Show HN: Journal to Music Making AI App - suyash
https://deardiary.ai
======
suyash
Check out his app we made recently as part of Google Magenta & Gray Area Music
AI Hackathon. DearDiary is one of the winning apps that uses novel interaction
and AI to compose music as you type. It invites you to slow down and share
your thoughts in a musical way.

Feel free to ask any questions and share with others your creations :)

Listen to it here :
[https://deardiary.ai/entry/SgJfq1mr1aVUp1p1w8MP](https://deardiary.ai/entry/SgJfq1mr1aVUp1p1w8MP)

------
gentlereturn
Hi everyone, Devin here. Stephen, Suyash, and I built Dear Diary for the
Bitrate Hackathon in hopes of encouraging more people to journal. Journaling
is proven to alleviate stress, depression, and anxiety. Also as a long time
songwriter and music teacher myself, I love helping more people feel musical.

We used Google's Magenta tools and NLP to help users create music as they
type.

Share something you built with us, and feel free to ask us any questions,
cheers!

[https://deardiary.ai/entry/y94GPozBFY8Rpp3xpsjh](https://deardiary.ai/entry/y94GPozBFY8Rpp3xpsjh)

------
nicolliflower
[https://deardiary.ai/entry/tnsi1vzVhgth8jFdxMBk](https://deardiary.ai/entry/tnsi1vzVhgth8jFdxMBk)

I love this!!! So cool and creative.

------
courtneyweeh
I love this idea and I like that I can share the entries/unique songs with my
partner...it’s the only way I’ll ever be able to create something musical
(that sounds good)!

------
jingjing2010
I like this project. The way of using character generating piano note is
awesome. The graphic of tree remind me of memory.

------
please_rewind
Pretty cool app! Excited to see where this goes :)

=-=-=-=-=

TO DO:
Return the stretch of the Dear Diary thread from "Show HN: Journal" through "a musical way.", copied word for word.

=-=-=-=-=

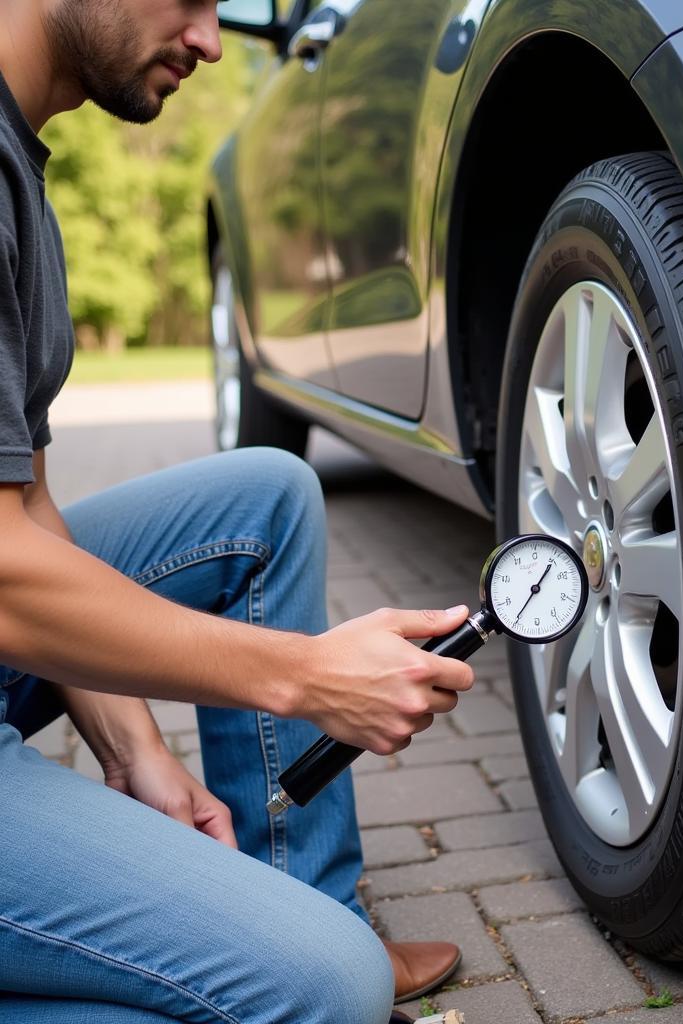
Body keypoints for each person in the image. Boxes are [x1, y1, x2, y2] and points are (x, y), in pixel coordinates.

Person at [0, 1, 475, 1020]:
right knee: (327, 988)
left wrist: (140, 756)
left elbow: (27, 508)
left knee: (265, 493)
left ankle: (299, 905)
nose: (214, 39)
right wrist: (305, 678)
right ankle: (278, 955)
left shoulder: (18, 162)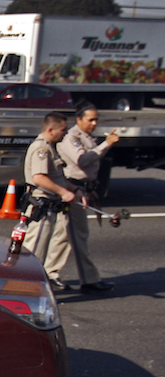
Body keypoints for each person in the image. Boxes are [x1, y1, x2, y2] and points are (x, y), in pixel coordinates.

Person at [58, 102, 119, 293]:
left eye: (96, 119)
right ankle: (89, 279)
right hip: (73, 190)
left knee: (62, 236)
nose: (94, 123)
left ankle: (49, 273)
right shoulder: (72, 138)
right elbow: (82, 160)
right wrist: (106, 144)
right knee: (79, 236)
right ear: (79, 119)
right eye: (90, 119)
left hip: (82, 190)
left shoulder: (87, 137)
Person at [22, 112, 82, 293]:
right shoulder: (42, 149)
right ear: (51, 130)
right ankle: (24, 288)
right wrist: (63, 192)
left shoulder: (51, 147)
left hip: (50, 206)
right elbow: (39, 178)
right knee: (33, 252)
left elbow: (57, 176)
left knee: (41, 248)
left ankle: (35, 285)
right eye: (63, 130)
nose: (65, 133)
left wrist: (73, 189)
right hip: (42, 206)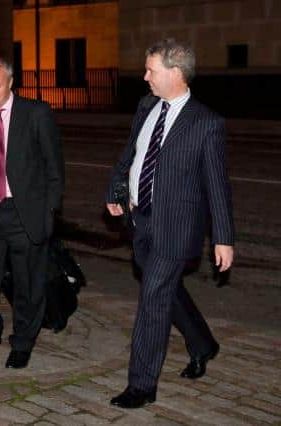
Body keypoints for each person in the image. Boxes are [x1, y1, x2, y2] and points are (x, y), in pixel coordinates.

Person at [105, 38, 234, 409]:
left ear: (176, 73)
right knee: (165, 291)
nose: (145, 77)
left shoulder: (206, 123)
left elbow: (217, 186)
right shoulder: (147, 106)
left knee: (152, 299)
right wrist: (116, 190)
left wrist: (223, 238)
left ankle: (142, 386)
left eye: (151, 71)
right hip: (139, 220)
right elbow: (131, 154)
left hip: (175, 227)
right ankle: (202, 344)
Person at [0, 56, 64, 369]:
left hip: (25, 211)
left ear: (11, 82)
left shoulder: (36, 113)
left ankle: (23, 341)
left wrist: (49, 214)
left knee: (27, 283)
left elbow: (54, 168)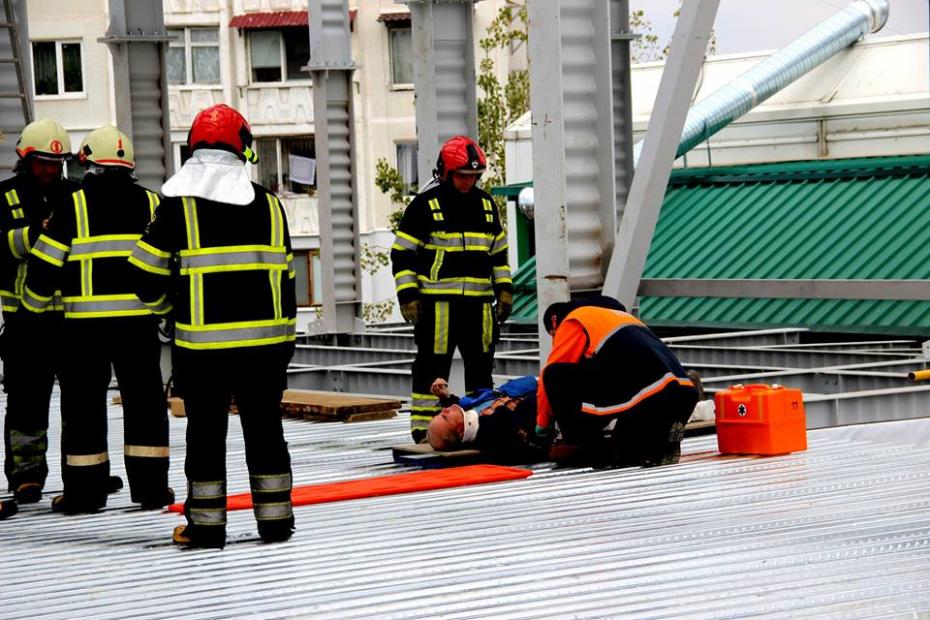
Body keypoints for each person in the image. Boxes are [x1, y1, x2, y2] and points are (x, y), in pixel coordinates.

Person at [129, 104, 296, 549]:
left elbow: (142, 274)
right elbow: (287, 282)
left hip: (204, 353)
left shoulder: (177, 208)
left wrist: (168, 311)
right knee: (266, 433)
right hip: (266, 350)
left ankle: (206, 526)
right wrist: (285, 346)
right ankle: (276, 522)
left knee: (205, 437)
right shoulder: (271, 206)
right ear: (242, 150)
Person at [22, 125, 173, 513]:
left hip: (84, 330)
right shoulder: (153, 204)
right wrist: (165, 312)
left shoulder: (73, 205)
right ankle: (152, 490)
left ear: (87, 163)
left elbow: (44, 268)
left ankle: (85, 494)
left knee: (83, 410)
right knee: (145, 405)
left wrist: (31, 312)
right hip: (138, 326)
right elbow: (168, 266)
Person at [390, 136, 513, 442]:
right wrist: (408, 296)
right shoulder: (424, 206)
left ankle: (479, 425)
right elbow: (402, 254)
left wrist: (505, 290)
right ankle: (424, 429)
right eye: (462, 175)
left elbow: (499, 255)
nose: (468, 181)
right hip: (438, 307)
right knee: (431, 367)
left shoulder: (487, 206)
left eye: (473, 176)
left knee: (481, 370)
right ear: (445, 172)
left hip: (480, 307)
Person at [0, 119, 77, 519]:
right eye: (43, 162)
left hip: (71, 318)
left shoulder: (76, 195)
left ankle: (81, 474)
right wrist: (35, 234)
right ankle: (26, 475)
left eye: (56, 163)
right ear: (26, 159)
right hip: (24, 321)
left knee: (79, 402)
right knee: (26, 401)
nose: (50, 169)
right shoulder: (4, 197)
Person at [535, 296, 699, 467]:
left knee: (555, 374)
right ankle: (668, 441)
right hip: (678, 393)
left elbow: (549, 375)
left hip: (649, 393)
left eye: (554, 335)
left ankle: (581, 448)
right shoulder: (622, 319)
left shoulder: (575, 319)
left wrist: (543, 424)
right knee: (624, 453)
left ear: (554, 320)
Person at [426, 375, 549, 464]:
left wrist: (445, 398)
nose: (444, 409)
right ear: (460, 430)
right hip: (545, 391)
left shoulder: (471, 420)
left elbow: (458, 416)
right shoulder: (494, 427)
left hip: (532, 387)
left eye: (439, 413)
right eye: (444, 416)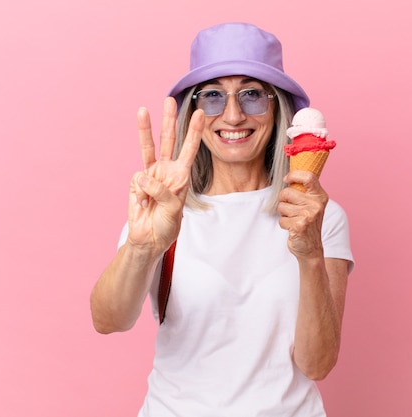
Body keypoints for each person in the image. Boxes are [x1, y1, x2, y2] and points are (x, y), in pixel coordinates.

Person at [90, 22, 355, 417]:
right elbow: (108, 320)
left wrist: (311, 253)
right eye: (212, 96)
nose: (232, 115)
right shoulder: (165, 206)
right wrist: (141, 247)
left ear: (276, 105)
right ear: (194, 112)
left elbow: (316, 364)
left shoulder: (318, 216)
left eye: (252, 95)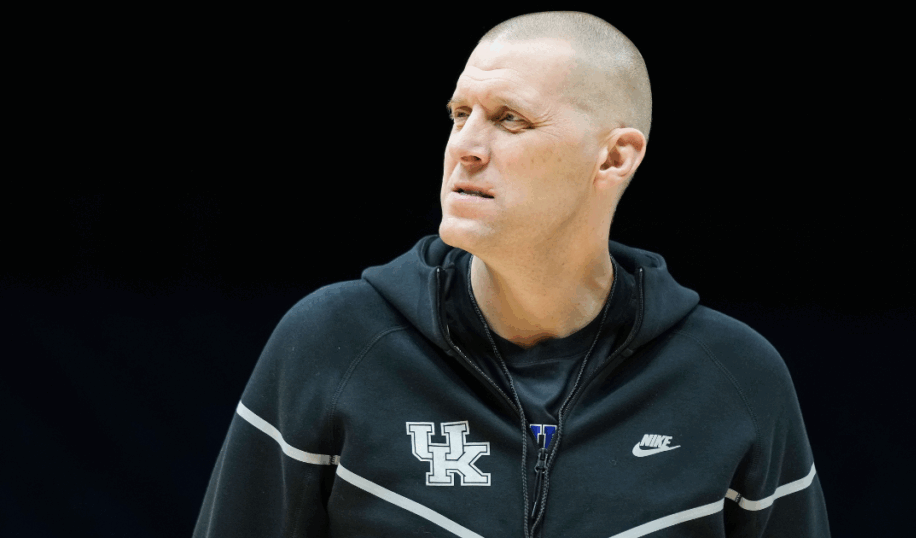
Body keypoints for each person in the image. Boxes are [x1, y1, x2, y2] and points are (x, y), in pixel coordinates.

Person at [194, 11, 830, 537]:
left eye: (509, 119)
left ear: (614, 157)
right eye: (459, 114)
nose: (466, 147)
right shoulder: (332, 341)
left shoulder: (738, 379)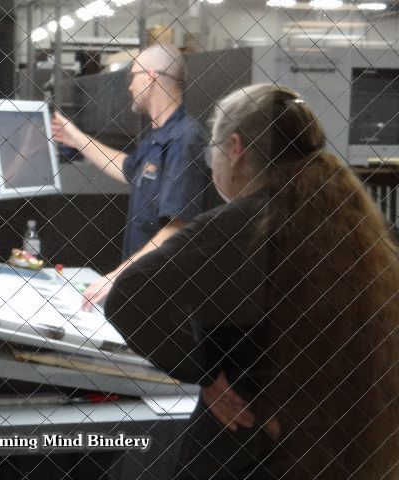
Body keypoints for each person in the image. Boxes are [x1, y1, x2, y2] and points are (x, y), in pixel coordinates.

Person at [105, 84, 399, 479]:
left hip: (243, 443)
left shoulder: (238, 225)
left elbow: (129, 296)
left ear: (236, 148)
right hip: (348, 440)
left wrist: (203, 371)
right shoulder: (352, 221)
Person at [51, 43, 212, 309]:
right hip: (141, 283)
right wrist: (76, 138)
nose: (129, 87)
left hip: (163, 293)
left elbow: (176, 227)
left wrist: (115, 277)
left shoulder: (185, 140)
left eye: (133, 76)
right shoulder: (156, 137)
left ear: (150, 77)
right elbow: (127, 168)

=-=-=-=-=

YOUR SOLUTION:
Show HN: Journal to Music Making AI App - suyash
https://deardiary.ai
======
suyash
Check out his app we made recently as part of Google Magenta & Gray Area Music
AI Hackathon. DearDiary is one of the winning apps that uses novel interaction
and AI to compose music as you type. It invites you to slow down and share
your thoughts in a musical way.